---- Document section

Sublethal effects of microplastic and oil co-exposure on biological rates and lipid profiles of keystone Arctic copepods

R Almeda; R Rodriguez-Torres; S Rist; M Winding; S Jonasdottir; T Gissel Nielsen

doi:10.1016/j.envpol.2024.125286

Sublethal effects of microplastic and oil co-exposure on biological rates and lipid profiles of keystone Arctic copepods

Environ Pollut. 2024 Nov 9;363(Pt 2):125286. doi: 10.1016/j.envpol.2024.125286. Online ahead of print.

Authors

R Almeda¹, R Rodriguez-Torres², S Rist³, M Winding⁴, S Jonasdottir³, T Gissel Nielsen³

Affiliations

¹ EOMAR, ECOAQUA, University of Las Palmas de Gran Gran Canaria, Spain; DTU AQUA, Technical University of Denmark, Denmark. Electronic address: rodrigo.almeda@ulpgc.es.
² DTU AQUA, Technical University of Denmark, Denmark; Laboratoire d'Océanographie de Villefranche sur mer (LOV), Sorbonne Université, France.

--------
---- Information

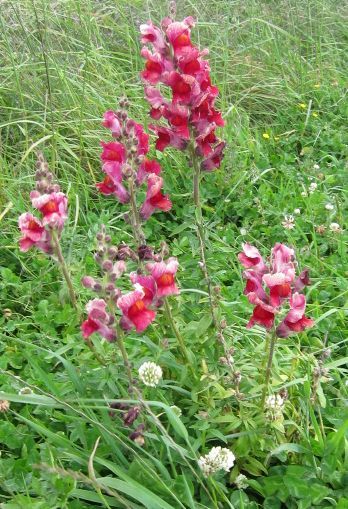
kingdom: Plantae
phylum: Tracheophyta
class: Magnoliopsida
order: Lamiales
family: Plantaginaceae
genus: Antirrhinum
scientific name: Antirrhinum majus
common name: Snapdragon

--------

### Complete the following
(A) Decide whether each statement agrees with the copepod article page, answering yes or no and quoting the words that settle it: (i) the article appeared in Environ Pollut in 2024; (ii) R Rodriguez-Torres is affiliated with Sorbonne Université; (iii) the article was already in print.
(B) Reproduce the copepod article page word for word, beginning at the words "doi:10.1016/j.envpol.2024.125286" and stopping after "ahead of print.".
Use only the copepod article page as your source.

### Task results
(A)
(i) Yes: "Environ Pollut. 2024 Nov 9"
(ii) Yes: "Laboratoire d'Océanographie de Villefranche sur mer (LOV), Sorbonne Université, France"
(iii) No: "Online ahead of print."

(B)
doi:10.1016/j.envpol.2024.125286

Sublethal effects of microplastic and oil co-exposure on biological rates and lipid profiles of keystone Arctic copepods

Environ Pollut. 2024 Nov 9;363(Pt 2):125286. doi: 10.1016/j.envpol.2024.125286. Online ahead of print.